Finra says the firm failed to detect and prevent theft of approximately $1.3 million from an 89-year-old man's account.

Finra has fined Prudential Annuities Distributors Inc., a unit of Prudential Financial Inc., $950,000 for supervisory lapses in an elderly customer’s variable annuity account in which a rogue broker stole more than $1 million.
The Financial Industry Regulatory Authority Inc. handed down the fine because Prudential failed to detect and prevent the theft of approximately $1.3 million from an 89-year-old man’s VA account, according to an announcement Tuesday.
Prudential Annuities neither admitted nor denied the charges.
“There were numerous red flags raised over the course of this scheme, and Prudential Annuities Distributors’ failure to adequately respond to them allowed an unscrupulous actor to prey on an elderly customer,” said Brad Bennett, Finra’s executive vice president and chief of enforcement.
Variable annuities represent a “sweet spot” of scrutiny for Finra, because the products exist at a nexus of what the regulator looks for: complex products marketed to seniors.
MetLife Inc. was slapped with a $25 million fine to settle abuses tied to variable annuities. It was Finra’s highest-ever penalty levied in relation to such products.
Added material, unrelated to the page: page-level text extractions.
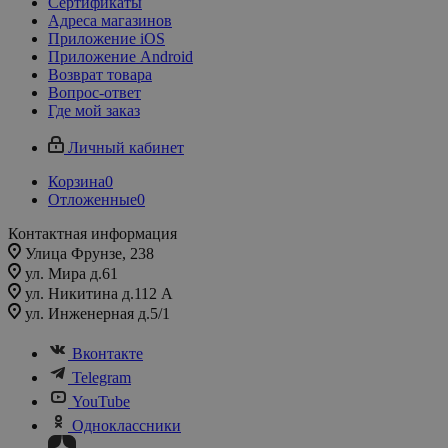
Сертификаты
Адреса магазинов
Приложение iOS
Приложение Android
Возврат товара
Вопрос-ответ
Где мой заказ
Личный кабинет
Корзина
0
Отложенные
0
Контактная информация
Улица Фрунзе, 238​
ул. Мира д.61
ул. Никитина д.112 А
ул. Инженерная д.5/1
Вконтакте
Telegram
YouTube
Одноклассники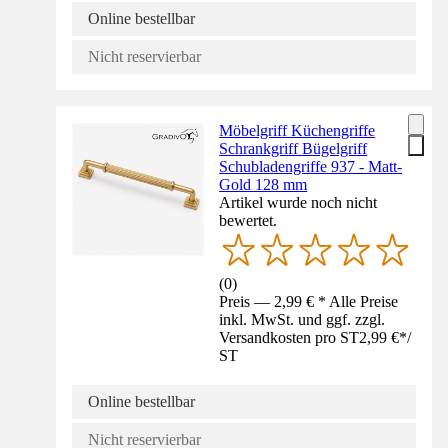
Online bestellbar
Nicht reservierbar
Möbelgriff Küchengriffe
Schrankgriff Bügelgriff
Schubladengriffe 937 - Matt-
Gold 128 mm
Artikel wurde noch nicht
bewertet.
(
0
)
Preis — 2,99 € * Alle Preise
inkl. MwSt. und ggf. zzgl.
Versandkosten pro ST
2,99 €
*
/
ST
Online bestellbar
Nicht reservierbar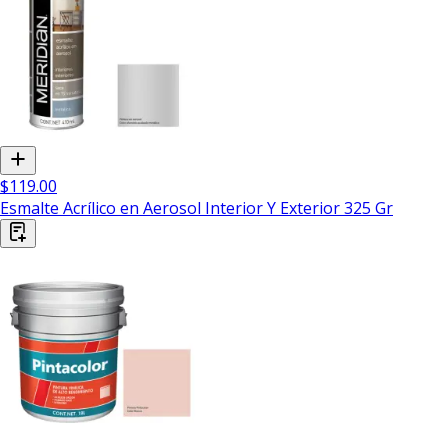
$119.00
Esmalte Acrílico en Aerosol Interior Y Exterior 325 Gr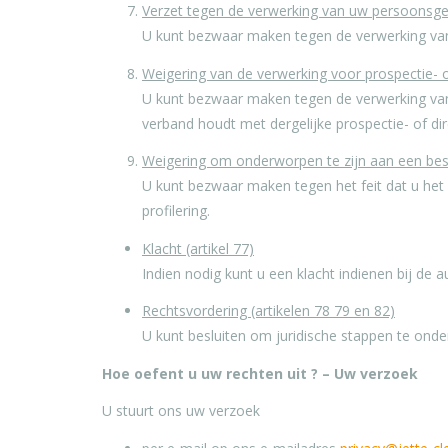
Verzet tegen de verwerking van uw persoonsgeg
U kunt bezwaar maken tegen de verwerking va
Weigering van de verwerking voor prospectie- of
U kunt bezwaar maken tegen de verwerking van 
verband houdt met dergelijke prospectie- of di
Weigering om onderworpen te zijn aan een beslui
U kunt bezwaar maken tegen het feit dat u het 
profilering.
Klacht (artikel 77)
Indien nodig kunt u een klacht indienen bij de
Rechtsvordering (artikelen 78 79 en 82)
U kunt besluiten om juridische stappen te ond
Hoe oefent u uw rechten uit ? – Uw verzoek
U stuurt ons uw verzoek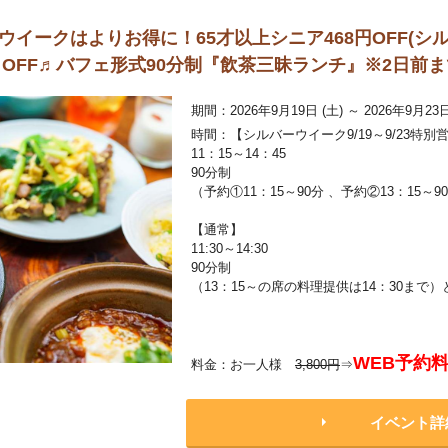
ルバーウイークはよりお得に！65才以上シニア468円OFF(
％OFF♬バフェ形式90分制『飲茶三昧ランチ』※2日前
期間：2026年9月19日 (土) ～ 2026年9月23日
時間：【シルバーウイーク9/19～9/23特別
11：15～14：45
90分制
（予約①11：15～90分 、予約②13：15～9
【通常】
11:30～14:30
90分制
（13：15～の席の料理提供は14：30ま
WEB予約
料金：お一人様
3,800円
⇒
イベント詳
In the case of Prudential, the firm repeatedly failed to adequately investigate warning signs when Travis A. Wetzel — a former registered sales assistant at LPL Financial who was barred from the industry in 2013 and is now a convicted felon — transferred money from the customer’s account to a third-party bank account in his wife’s maiden name, according to Finra.
Prudential Annuities and LPL reimbursed the customer in 2013.
“We are pleased to have resolved this matter. When we learned of the fraud committed by the unaffiliated third-party broker, we immediately initiated our own investigation and subsequently restored all missing funds to the annuity contract owner,” said Prudential spokeswoman Lisa Bennett. “We believe that the settlement is in the best interests of all concerned.”
From July 2010 through September 2012, Mr. Wetzel submitted four to five forged annuity withdrawal requests per month, representing 114 total requests, and Prudential Annuities repeatedly followed Mr. Wetzel’s instructions without adequate review, Finra said.
For example, when alerted repeated payments were being made to the same third-party payee, Prudential concluded the withdrawals were legitimate “without sufficiently investigating or determining the relationship between the customer and the person receiving funds from the customer’s account,” Finra said.
Last year, Finra ordered LPL to pay nearly $12 million in fines and restitution for widespread supervisory failures related to variable annuities and other products such as nontraded real estate investment trusts and certain exchange-traded funds.